• **Exercise objective**: Reproduce all of the records word for word, omitting the pictures.

○ ○ ○ ○ ○

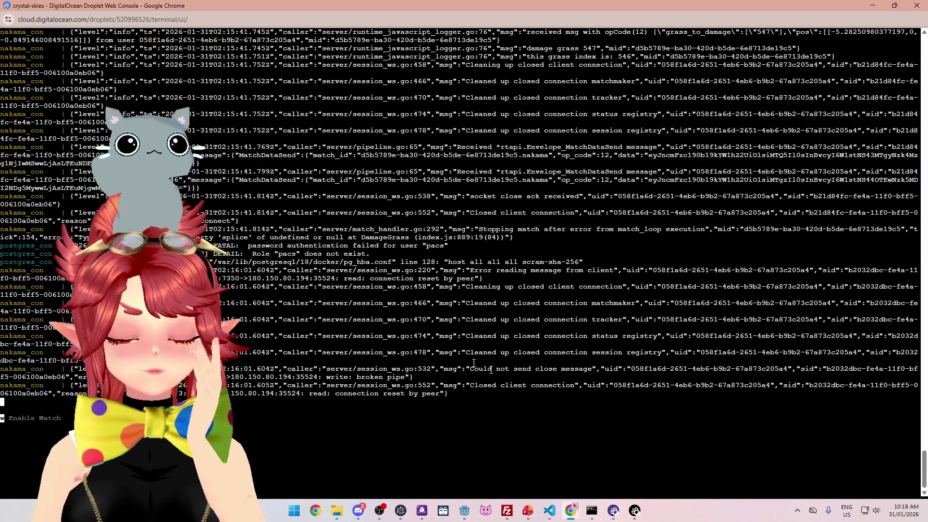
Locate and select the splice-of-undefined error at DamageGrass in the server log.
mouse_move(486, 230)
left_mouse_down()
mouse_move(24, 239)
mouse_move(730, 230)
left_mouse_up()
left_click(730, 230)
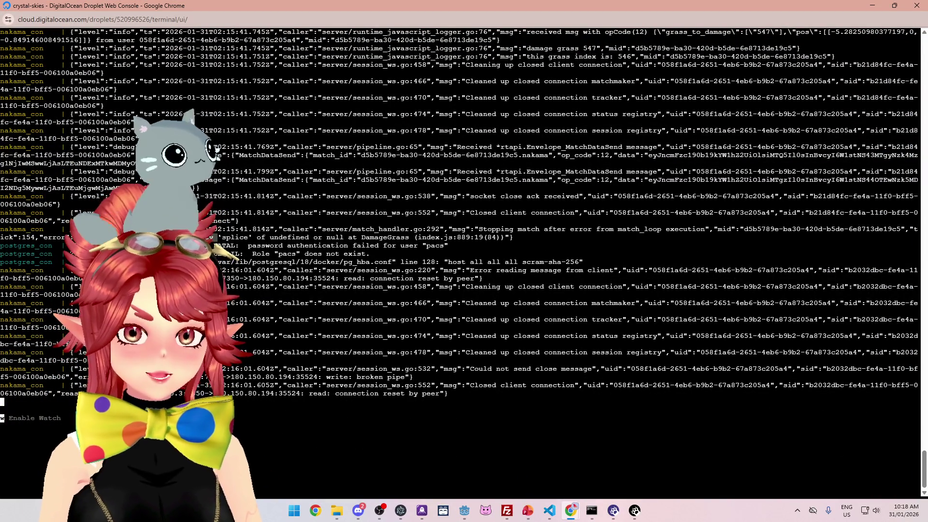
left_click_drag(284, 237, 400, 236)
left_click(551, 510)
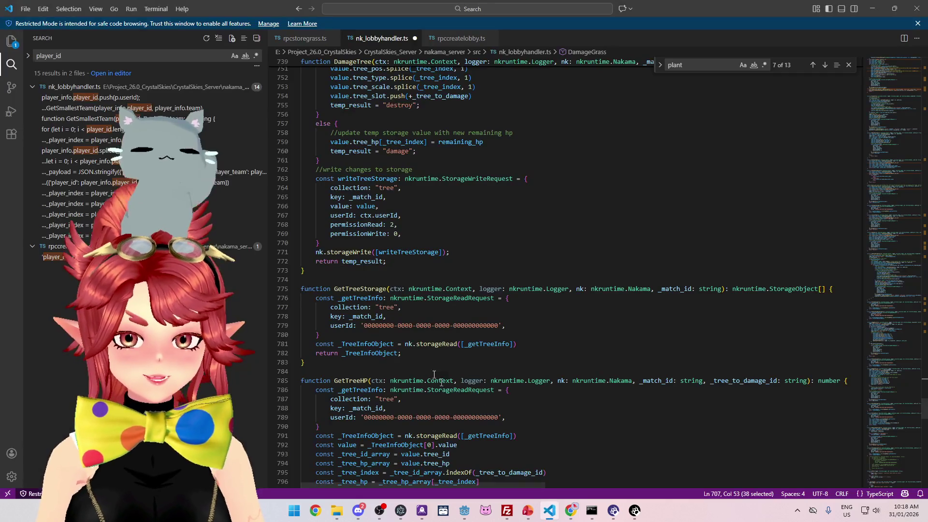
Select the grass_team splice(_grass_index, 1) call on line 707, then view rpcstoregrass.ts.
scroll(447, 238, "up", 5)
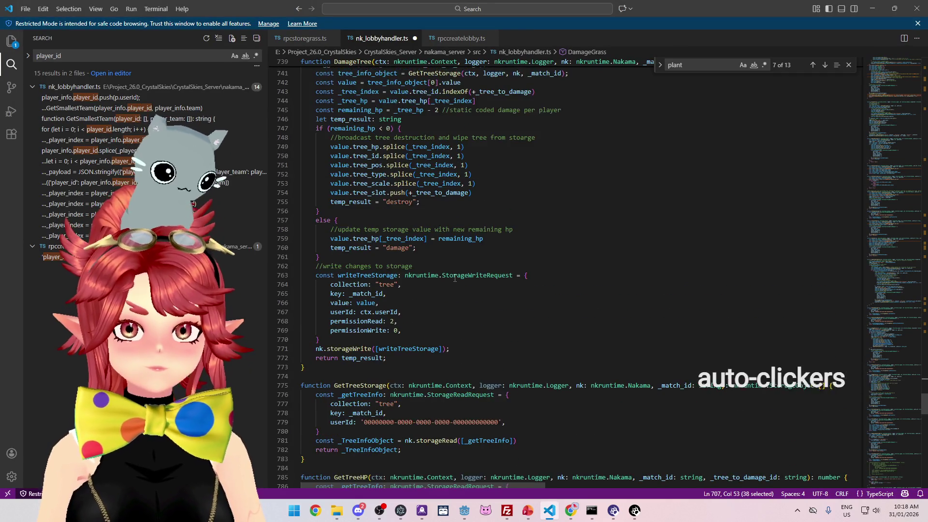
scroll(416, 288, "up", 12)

○ ○ ○ ○ ○

• **Exercise result**:
Locate and select the splice-of-undefined error at DamageGrass in the server log.
mouse_move(486, 230)
left_mouse_down()
mouse_move(24, 239)
mouse_move(730, 230)
left_mouse_up()
left_click(730, 230)
left_click_drag(284, 237, 400, 236)
left_click(551, 510)
Select the grass_team splice(_grass_index, 1) call on line 707, then view rpcstoregrass.ts.
scroll(447, 238, "up", 5)
scroll(416, 288, "up", 12)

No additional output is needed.